Back again – if nothing else, we always have the Profiles! Now isn’t that a warm and fuzzy for you?
This week we make sure we greet Silas by name, as we catch him cheating on his widely-espoused churro diet – we debated about either hitting him up for hush money or seeing how much the tabloids would pay for this shot, and then asked, “Why not both?” Sucka. Silas is one of those spokespeople who is fame-fluid, meaning no one is quite sure if he’s a celebrity or not, having landed a couple of one-off characters on multiple television series before hawking his ‘wonder diet’ throughout late night infomercials, counting on the idea that we’ve seen him before, can’t recall where, to somehow translate into ‘worthy of giving nutritional advice.’ Unfortunately, this seems to work on enough people that we keep seeing it. But we’re not here for social commentary, we’re here for unfounded gossip. Silas reportedly gained his few acting parts through mob connections, which is about as vague as it can get and still imply something illicit. We mean, aside from the weaselly term, “reportedly,” someone could easily be a member of the mob and still accomplish a lot legitimately, right? Has anyone seen The Sorpranos? We ask because we haven’t – everyone seems to assume we wasted money on HBO, don’t know why. And isn’t it goofy how we associate broad, family-controlled aspects of criminal enterprises with the first thing any infant utters? “Mob.” Say it a few times – it’s a stupid-sounding word. Silas also, according to sources, votes Republican, but even we won’t repeat something that distasteful, mostly because no one would believe it anyway. Even though he protests fiercely whenever someone calls him, “green.” Lots of Tea-Party mobsters insist on chromatic accuracy – it doesn’t mean anything. And it’s certainly not true that chartreuse eye-shadow on the nose bridge is a secret sign of Djibouti descent. Not that there’s anything wrong with this – some of our best-… well, no, we don’t know any Djiboutis at all. We don’t think – are they fond of minnows? Regardless, Silas enthuses that his favorite blessing when someone sneezes is, “Damn, you got that on my leg!”
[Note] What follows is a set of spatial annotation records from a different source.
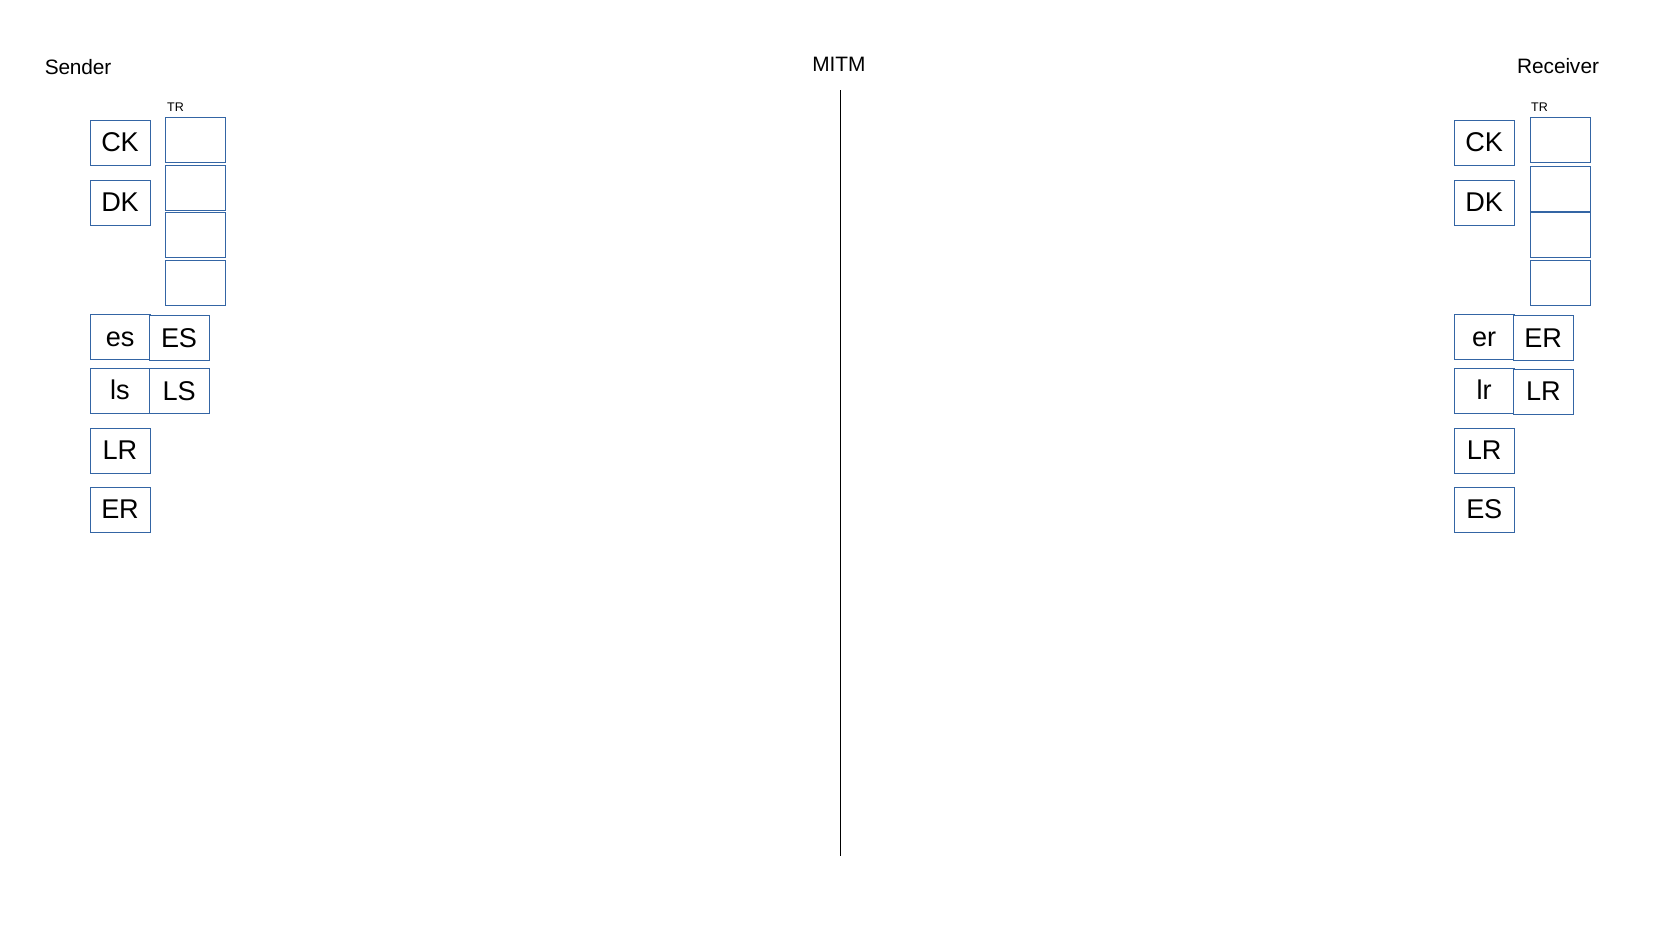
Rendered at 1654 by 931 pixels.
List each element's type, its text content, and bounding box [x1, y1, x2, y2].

text_box MITM [797, 45, 886, 91]
text_box LR [1513, 369, 1574, 415]
text_box ES [1454, 487, 1515, 533]
text_box CK [90, 120, 151, 166]
text_box TR [152, 92, 213, 136]
text_box ER [1513, 315, 1574, 361]
text_box LR [1454, 428, 1515, 474]
text_box Receiver [1502, 47, 1654, 93]
text_box LR [90, 428, 151, 474]
text_box er [1454, 314, 1515, 360]
text_box ES [149, 315, 210, 361]
text_box Sender [30, 48, 196, 94]
text_box CK [1454, 120, 1515, 166]
text_box [165, 260, 226, 306]
text_box [1530, 260, 1591, 306]
text_box es [90, 314, 151, 360]
text_box [1530, 117, 1591, 163]
text_box [1530, 166, 1591, 258]
text_box ER [90, 487, 151, 533]
text_box lr [1454, 368, 1515, 414]
text_box DK [1454, 180, 1515, 226]
text_box [165, 212, 226, 258]
text_box TR [1516, 92, 1577, 136]
text_box LS [149, 368, 210, 414]
text_box [165, 165, 226, 211]
text_box [165, 117, 226, 163]
text_box ls [90, 368, 149, 414]
text_box DK [90, 180, 151, 226]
Half a hundred! Seems like an accomplishment until you say it that way, doesn’t it? But we’re still going, over and over, relentlessly…
* * *
So a little investigation was sparked by the Profiles choice today, when I noticed that Silas up there is only showing two toes on the left leg. Most bird species have a specific pattern to their toe placement, and with the waders it’s three-and-one: three toes forward, one toe back, what we consider ‘typical,’ though some of the raptors adopt a two-and-two stance, essentially their ‘thumb’ and ‘pinky’ going backwards. So there was a faint suspicion that my model here was missing a toe, and I knew this was taken from a sequence, so I dug into the stock.
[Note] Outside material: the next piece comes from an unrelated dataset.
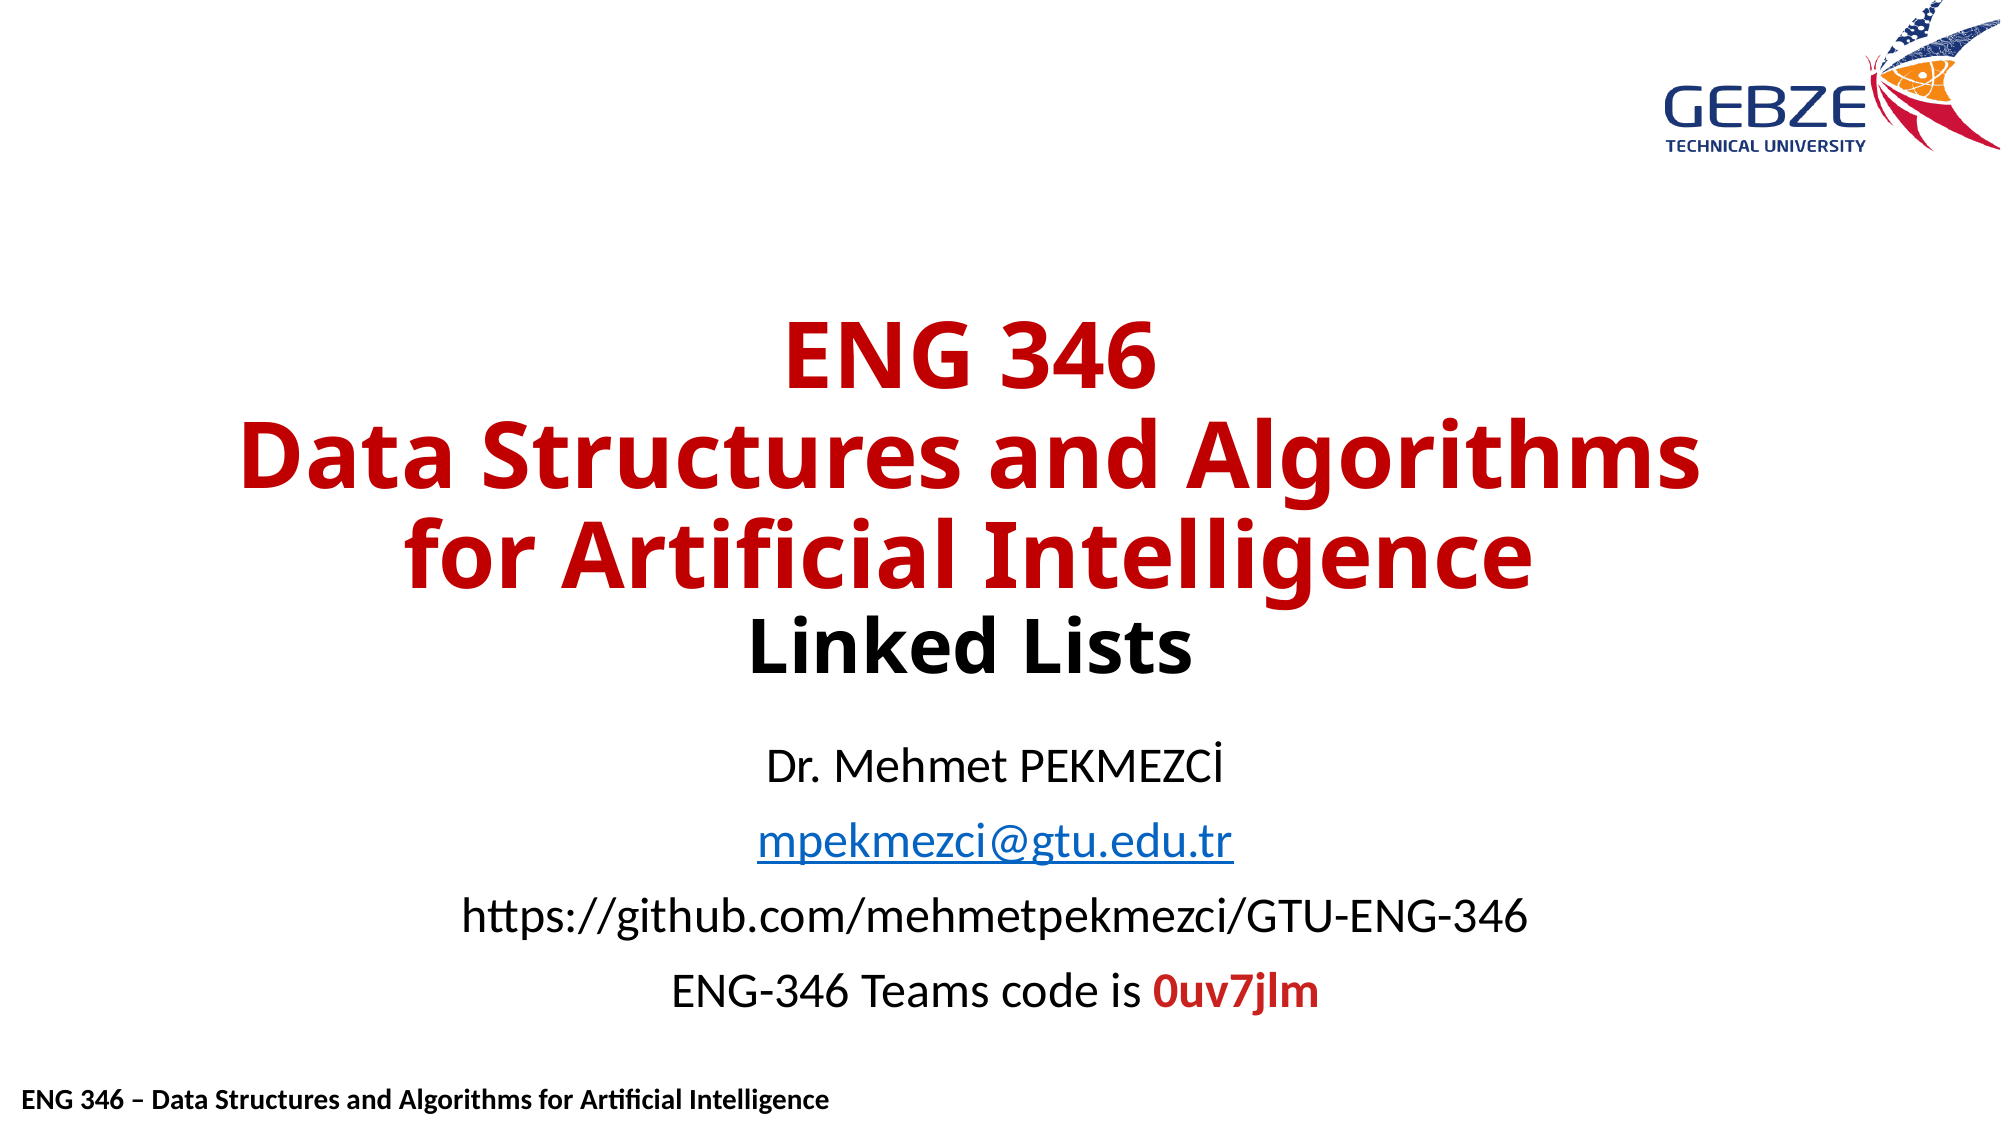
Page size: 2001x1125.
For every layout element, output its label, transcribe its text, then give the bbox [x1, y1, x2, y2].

title ENG 346 Data Structures and Algorithms for Artificial Intelligence Linked Lists [219, 205, 1720, 698]
picture [1665, 0, 2001, 152]
subtitle Dr. Mehmet PEKMEZCİ mpekmezci@gtu.edu.tr https://github.com/mehmetpekmezci/GTU-ENG-346 ENG-346 Teams code is 0uv7jlm [245, 731, 1746, 897]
This is among the first in the series, and it doesn’t help yet, since it shows the placement we expect, but we can’t count the front toes.
Then it stepped forward (I can’t tell you if this is male or female, nor the level of fame.) You can see the right foot hasn’t actually moved, so perhaps this is just an aspect of twisting its body sideways?
The Profiles shot fell just before this one, and now we can see a hint of a fourth toe peeking out, but still not enough to know that it’s all there. The suspense is horrific, isn’t it?
Ah, good – I feel better now. It seems the odd position was just because of that crossover step, and my model here can indeed count up to eight. But yes, I really was inclined to check on this out of curiosity, though it was also an excuse to get a handful more photos up since I’m not shooting anything. Sneaky, I know.